I agree Braids is a really great choice in a Mirri-heavy metagame like the one at that 3x.  Mirri lost a lot of popularity after it lost a card in the avatar revision, which I think is strange given that it is still extremely powerful.  I played the Mirri-Braids matchup a few times, and always felt like I was THIS CLOSE to pulling it out, but it is really hard for the Mirri player.

 Jhoira decks did make t8 a bunch of times.  I always thought they were a joke deck until I played Mirri against Mikeman29.  All he needed to do was last a few turns and then eventually he topdecked a WoG effect and that was the game.

Are you still going to play Braids decks moving forward? 

by Reaper9889 at Wed, 11/14/2007 - 14:27
Reaper9889's picture

Oni decks should have multiple creatures on the table by the time Braids can even play a spell.


Back when oni was a problem it tried to solve it by going (prefarebel) turn 1 land and then drop a karoo of a Simian Spirit Guide EOT turn 2 akroma memorial t3 Blazing archon.
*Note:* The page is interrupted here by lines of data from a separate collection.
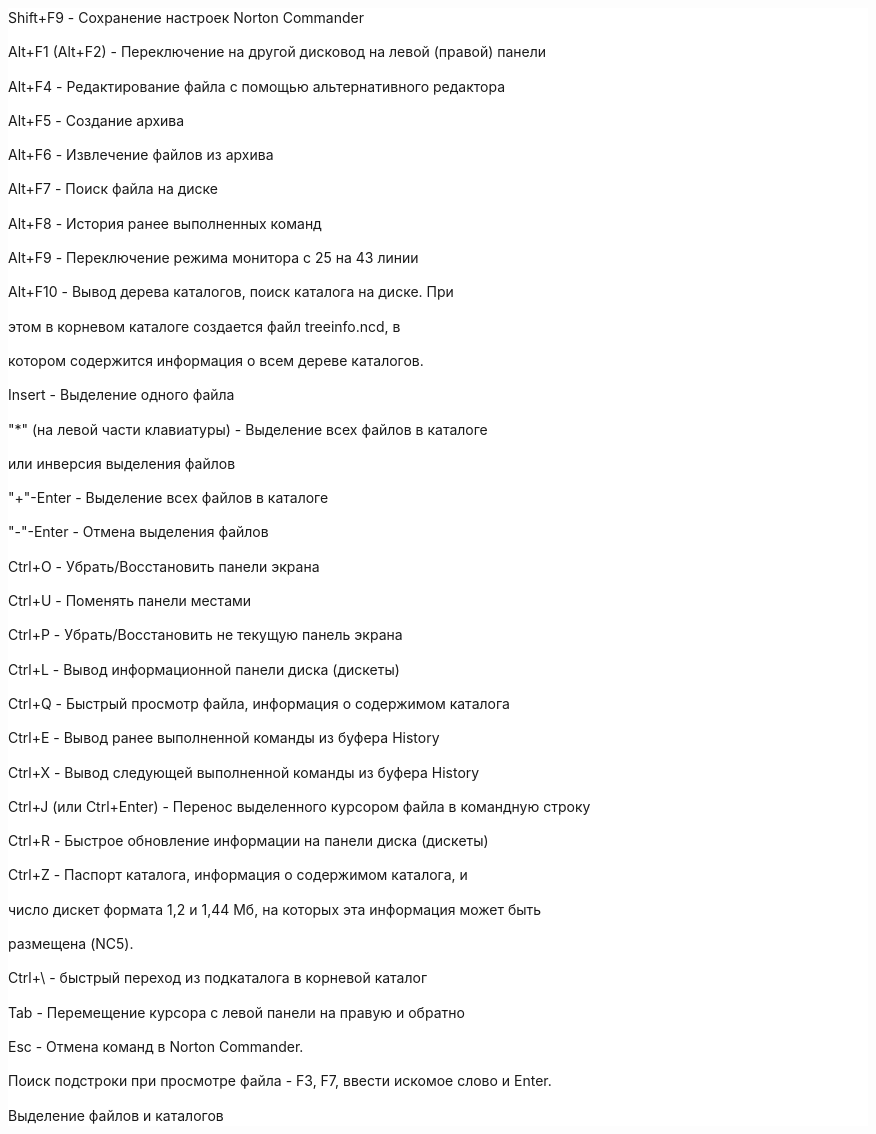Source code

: Shift+F9 - Сохранение настроек Norton Commander

Alt+F1 (Alt+F2) - Переключение на другой дисковод на левой (правой) панели

Alt+F4 - Редактирование файла с помощью альтернативного редактора

Alt+F5 - Создание архива

Alt+F6 - Извлечение файлов из архива

Alt+F7 - Поиск файла на диске

Alt+F8 - История ранее выполненных команд

Alt+F9 - Переключение режима монитора с 25 на 43 линии

Alt+F10 - Вывод дерева каталогов, поиск каталога на диске. При

этом в корневом каталоге создается файл treeinfo.ncd, в

котором содержится информация о всем дереве каталогов.

Insert - Выделение одного файла

"*" (на левой части клавиатуры) - Выделение всех файлов в каталоге

или инверсия выделения файлов

"+"-Enter - Выделение всех файлов в каталоге

"-"-Enter - Отмена выделения файлов

Ctrl+O - Убрать/Восстановить панели экрана

Ctrl+U - Поменять панели местами

Ctrl+P - Убрать/Восстановить не текущую панель экрана

Ctrl+L - Вывод информационной панели диска (дискеты)

Ctrl+Q - Быстрый просмотр файла, информация о содержимом каталога

Ctrl+E - Вывод ранее выполненной команды из буфера History

Ctrl+X - Вывод следующей выполненной команды из буфера History

Ctrl+J (или Ctrl+Enter) - Перенос выделенного курсором файла в командную строку

Ctrl+R - Быстрое обновление информации на панели диска (дискеты)

Ctrl+Z - Паспорт каталога, информация о содержимом каталога, и

число дискет формата 1,2 и 1,44 Мб, на которых эта информация может быть

размещена (NC5).

Сtrl+\ - быстрый переход из подкаталога в корневой каталог

Tab - Перемещение курсора с левой панели на правую и обратно

Esc - Отмена команд в Norton Commander.

Поиск подстроки при просмотре файла - F3, F7, ввести искомое слово и Enter.

Выделение файлов и каталогов
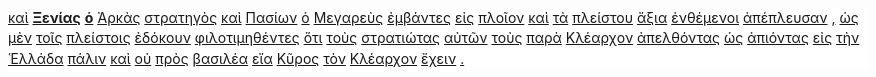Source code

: [καὶ](https://atlas-test.fly.dev/morphology/lemmas/?lang=grc&q=καί "καί b-------- and, also") **[Ξενίας](https://atlas-test.fly.dev/morphology/lemmas/?lang=grc&q=Ξενίας "Ξενίας n-s---mn- Xenias")** **[ὁ](https://atlas-test.fly.dev/morphology/lemmas/?lang=grc&q=ὁ "ὁ l-s---mn- the")** [Ἀρκὰς](https://atlas-test.fly.dev/morphology/lemmas/?lang=grc&q=Ἀρκάς "Ἀρκάς n-s---mn- Arcadian") [στρατηγὸς](https://atlas-test.fly.dev/morphology/lemmas/?lang=grc&q=στρατηγός "στρατηγός n-s---mn- the leader") [καὶ](https://atlas-test.fly.dev/morphology/lemmas/?lang=grc&q=καί "καί b-------- and, also") [Πασίων](https://atlas-test.fly.dev/morphology/lemmas/?lang=grc&q=Πασίων "Πασίων n-s---mn- Pasio") [ὁ](https://atlas-test.fly.dev/morphology/lemmas/?lang=grc&q=ὁ "ὁ l-s---mn- the") [Μεγαρεὺς](https://atlas-test.fly.dev/morphology/lemmas/?lang=grc&q=Μεγαρεύς "Μεγαρεύς a-s---mn- a citizen of Megara") [ἐμβάντες](https://atlas-test.fly.dev/morphology/lemmas/?lang=grc&q=ἐμβαίνω "ἐμβαίνω v-papamn- to step in") [εἰς](https://atlas-test.fly.dev/morphology/lemmas/?lang=grc&q=εἰς "εἰς r-------- into, to c. acc.") [πλοῖον](https://atlas-test.fly.dev/morphology/lemmas/?lang=grc&q=πλοῖον "πλοῖον n-s---na- a floating vessel, a ship, vessel") [καὶ](https://atlas-test.fly.dev/morphology/lemmas/?lang=grc&q=καί "καί b-------- and, also") [τὰ](https://atlas-test.fly.dev/morphology/lemmas/?lang=grc&q=ὁ "ὁ l-p---na- the") [πλείστου](https://atlas-test.fly.dev/morphology/lemmas/?lang=grc&q=πολύς "πολύς a-s---ngs much, many") [ἄξια](https://atlas-test.fly.dev/morphology/lemmas/?lang=grc&q=ἄξιος "ἄξιος a-p---na- worthy") [ἐνθέμενοι](https://atlas-test.fly.dev/morphology/lemmas/?lang=grc&q=ἐντίθημι "ἐντίθημι v-papmmn- to put in") [ἀπέπλευσαν](https://atlas-test.fly.dev/morphology/lemmas/?lang=grc&q=ἀποπλέω "ἀποπλέω v3paia--- to sail away, sail off") [,](https://atlas-test.fly.dev/morphology/lemmas/?lang=grc&q=, ", u-------- NoDef") [ὡς](https://atlas-test.fly.dev/morphology/lemmas/?lang=grc&q=ὡς "ὡς c-------- as, how") [μὲν](https://atlas-test.fly.dev/morphology/lemmas/?lang=grc&q=μέν "μέν d-------- on the one hand, on the other hand") [τοῖς](https://atlas-test.fly.dev/morphology/lemmas/?lang=grc&q=ὁ "ὁ l-p---md- the") [πλείστοις](https://atlas-test.fly.dev/morphology/lemmas/?lang=grc&q=πολύς "πολύς a-p---mds much, many") [ἐδόκουν](https://atlas-test.fly.dev/morphology/lemmas/?lang=grc&q=δοκέω "δοκέω v3piia--- seem, impers. it seems best..") [φιλοτιμηθέντες](https://atlas-test.fly.dev/morphology/lemmas/?lang=grc&q=φιλοτιμέομαι "φιλοτιμέομαι v-papmmn- to be ambitious") [ὅτι](https://atlas-test.fly.dev/morphology/lemmas/?lang=grc&q=ὅτι "ὅτι c-------- adv. + superl., as...as possible; ὅτι μή except") [τοὺς](https://atlas-test.fly.dev/morphology/lemmas/?lang=grc&q=ὁ "ὁ l-p---ma- the") [στρατιώτας](https://atlas-test.fly.dev/morphology/lemmas/?lang=grc&q=στρατιώτης "στρατιώτης n-p---ma- a citizen bound to military service") [αὐτῶν](https://atlas-test.fly.dev/morphology/lemmas/?lang=grc&q=αὐτός "αὐτός a-p---mg- unemph. 3rd pers.pronoun; -self; [the] same") [τοὺς](https://atlas-test.fly.dev/morphology/lemmas/?lang=grc&q=ὁ "ὁ l-p---ma- the") [παρὰ](https://atlas-test.fly.dev/morphology/lemmas/?lang=grc&q=παρά "παρά r-------- from the side of, c. gen., beside, alongside of, c. dat., to the side of, motion alongside of, c. acc.") [Κλέαρχον](https://atlas-test.fly.dev/morphology/lemmas/?lang=grc&q=Κλέαρχος "Κλέαρχος n-s---ma- Clearchus") [ἀπελθόντας](https://atlas-test.fly.dev/morphology/lemmas/?lang=grc&q=ἀπέρχομαι "ἀπέρχομαι v-papama- to go away, depart from") [ὡς](https://atlas-test.fly.dev/morphology/lemmas/?lang=grc&q=ὡς "ὡς c-------- as, how") [ἀπιόντας](https://atlas-test.fly.dev/morphology/lemmas/?lang=grc&q=ἀπέρχομαι "ἀπέρχομαι v-pppama- to go away, depart from") [εἰς](https://atlas-test.fly.dev/morphology/lemmas/?lang=grc&q=εἰς "εἰς r-------- into, to c. acc.") [τὴν](https://atlas-test.fly.dev/morphology/lemmas/?lang=grc&q=ὁ "ὁ l-s---fa- the") [Ἑλλάδα](https://atlas-test.fly.dev/morphology/lemmas/?lang=grc&q=Ἑλλάς "Ἑλλάς n-s---fa- Hellas") [πάλιν](https://atlas-test.fly.dev/morphology/lemmas/?lang=grc&q=πάλιν "πάλιν d-------- back, backwards") [καὶ](https://atlas-test.fly.dev/morphology/lemmas/?lang=grc&q=καί "καί b-------- and, also") [οὐ](https://atlas-test.fly.dev/morphology/lemmas/?lang=grc&q=οὐ "οὐ d-------- not") [πρὸς](https://atlas-test.fly.dev/morphology/lemmas/?lang=grc&q=πρός "πρός r-------- (w. gen.) from; (w. dat.) at, near, in addition to; (w. acc.) to, toward, regarding") [βασιλέα](https://atlas-test.fly.dev/morphology/lemmas/?lang=grc&q=βασιλεύς "βασιλεύς n-s---ma- a king, chief") [εἴα](https://atlas-test.fly.dev/morphology/lemmas/?lang=grc&q=ἐάω "ἐάω v3siia--- to let, suffer, allow, permit") [Κῦρος](https://atlas-test.fly.dev/morphology/lemmas/?lang=grc&q=Κῦρος "Κῦρος n-s---mn- Cyrus") [τὸν](https://atlas-test.fly.dev/morphology/lemmas/?lang=grc&q=ὁ "ὁ l-s---ma- the") [Κλέαρχον](https://atlas-test.fly.dev/morphology/lemmas/?lang=grc&q=Κλέαρχος "Κλέαρχος n-s---ma- Clearchus") [ἔχειν](https://atlas-test.fly.dev/morphology/lemmas/?lang=grc&q=ἔχω "ἔχω v--pna--- have, hold; be able; (+ adv.) be; (mid.) cling to, be next to (+ gen.)") [.](https://atlas-test.fly.dev/morphology/lemmas/?lang=grc&q=. ". u-------- NoDef")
But most of the time I had it tuned Mirri ate Oni alive and since this deck ate Mirri it was pretty easy to win.

Mana control strategies (Heartwood Blink decks) may also be effective, since destroying a karoo sets Braids back over a turn.


The problem with mana control is that you can't use it then Braids got 2 mana open since it invites a bounce land to the rescue (that and the the second is anytime you can play an instant and not like the third (only as a sorcery)) and then it doesn't have that you got the other problem, namely that the braids player has managed to land a threat which meanes that you problery should consider dealing with that instead.
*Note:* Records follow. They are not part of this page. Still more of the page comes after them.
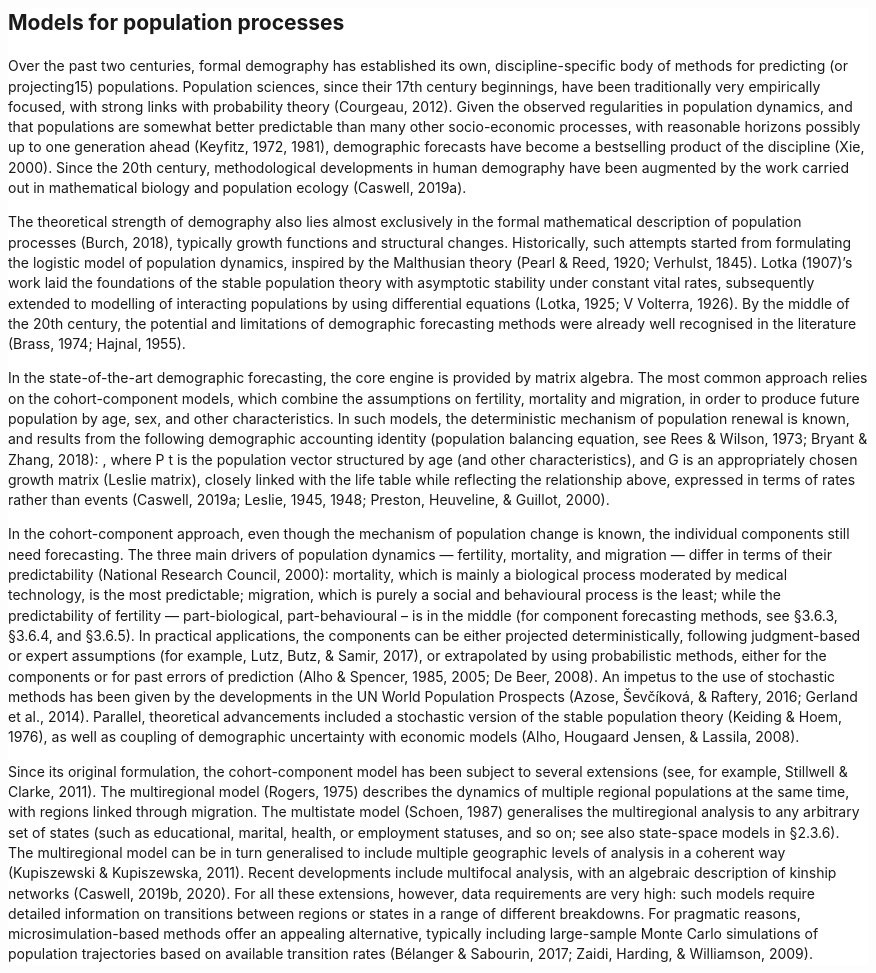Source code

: ## Models for population processes

Over the past two centuries, formal demography has established its own, discipline-specific body of methods for predicting (or projecting15) populations. Population sciences, since their 17th century beginnings, have been traditionally very empirically focused, with strong links with probability theory (Courgeau, 2012). Given the observed regularities in population dynamics, and that populations are somewhat better predictable than many other socio-economic processes, with reasonable horizons possibly up to one generation ahead (Keyfitz, 1972, 1981), demographic forecasts have become a bestselling product of the discipline (Xie, 2000). Since the 20th century, methodological developments in human demography have been augmented by the work carried out in mathematical biology and population ecology (Caswell, 2019a).

The theoretical strength of demography also lies almost exclusively in the formal mathematical description of population processes (Burch, 2018), typically growth functions and structural changes. Historically, such attempts started from formulating the logistic model of population dynamics, inspired by the Malthusian theory (Pearl & Reed, 1920; Verhulst, 1845). Lotka (1907)’s work laid the foundations of the stable population theory with asymptotic stability under constant vital rates, subsequently extended to modelling of interacting populations by using differential equations (Lotka, 1925; V Volterra, 1926). By the middle of the 20th century, the potential and limitations of demographic forecasting methods were already well recognised in the literature (Brass, 1974; Hajnal, 1955).

In the state-of-the-art demographic forecasting, the core engine is provided by matrix algebra. The most common approach relies on the cohort-component models, which combine the assumptions on fertility, mortality and migration, in order to produce future population by age, sex, and other characteristics. In such models, the deterministic mechanism of population renewal is known, and results from the following demographic accounting identity (population balancing equation, see Rees & Wilson, 1973; Bryant & Zhang, 2018):
 , where  P t is the population vector structured by age (and other characteristics), and G is an appropriately chosen growth matrix (Leslie matrix), closely linked with the life table while reflecting the relationship above, expressed in terms of rates rather than events (Caswell, 2019a; Leslie, 1945, 1948; Preston, Heuveline, & Guillot, 2000).

In the cohort-component approach, even though the mechanism of population change is known, the individual components still need forecasting. The three main drivers of population dynamics — fertility, mortality, and migration — differ in terms of their predictability (National Research Council, 2000): mortality, which is mainly a biological process moderated by medical technology, is the most predictable; migration, which is purely a social and behavioural process is the least; while the predictability of fertility — part-biological, part-behavioural – is in the middle (for component forecasting methods, see §3.6.3, §3.6.4, and §3.6.5). In practical applications, the components can be either projected deterministically, following judgment-based or expert assumptions (for example, Lutz, Butz, & Samir, 2017), or extrapolated by using probabilistic methods, either for the components or for past errors of prediction (Alho & Spencer, 1985, 2005; De Beer, 2008). An impetus to the use of stochastic methods has been given by the developments in the UN World Population Prospects (Azose, Ševčı́ková, & Raftery, 2016; Gerland et al., 2014). Parallel, theoretical advancements included a stochastic version of the stable population theory (Keiding & Hoem, 1976), as well as coupling of demographic uncertainty with economic models (Alho, Hougaard Jensen, & Lassila, 2008).

Since its original formulation, the cohort-component model has been subject to several extensions (see, for example, Stillwell & Clarke, 2011). The multiregional model (Rogers, 1975) describes the dynamics of multiple regional populations at the same time, with regions linked through migration. The multistate model (Schoen, 1987) generalises the multiregional analysis to any arbitrary set of states (such as educational, marital, health, or employment statuses, and so on; see also state-space models in §2.3.6). The multiregional model can be in turn generalised to include multiple geographic levels of analysis in a coherent way (Kupiszewski & Kupiszewska, 2011). Recent developments include multifocal analysis, with an algebraic description of kinship networks (Caswell, 2019b, 2020). For all these extensions, however, data requirements are very high: such models require detailed information on transitions between regions or states in a range of different breakdowns. For pragmatic reasons, microsimulation-based methods offer an appealing alternative, typically including large-sample Monte Carlo simulations of population trajectories based on available transition rates (Bélanger & Sabourin, 2017; Zaidi, Harding, & Williamson, 2009).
Braids is proberly one of the few decks that got a good matchup vs. the chronatog deck (without running life gain) since that deck got an awfully hard time dealing with Nicol Bolas (its black so no black pact, it got above 4 toughness so no (Soul spike), if it got haste - see the memorial - (Sunscoure) isn't even that efficent).


Btw. the deck is designed to be hard on creatures since if you ain't running creatures the abillities from braids should win the game on its own (well most of the time anyway).


Iam pretty sure that it's only bad matchups were Oni (because they sometimes would have to much gas to handle - match up problery around 60/40 to them - if you get memorial + archon you win (they do not have any outs vs that - archon can be bounced with stingscourer)) and Johira (I never saw a tournement deck around it tho but alot of the spells can kill single creatures which is a problem for a deck that tries to win with 1-2 creatures on the table at a time). Lucky Oni died after Mirri came (and didnt come back then that died since they lost a card) and Johira was never a tournement deck.


This is ofcause my view of the decks but I played in a lot of test games and 2 tournements with the finnished version (The finnished version added alot of power vs ecspecially creatures (board sweepers and so on) - I had to much other things I needed to do the other weeks) - the IPA qualifier and a 3x a couple of weeks before that. The decks I met were very different - Mirri had 6 in t8 (I suspect there must be a good deck somewhere still with that avatar since they were all pretty different and eg. 1 of them had thrown his deck togther ½ an hour before the tournement) in the 3x and the last was chronatog - which I had screwed up vs. in the first rounds. Anyway I won both.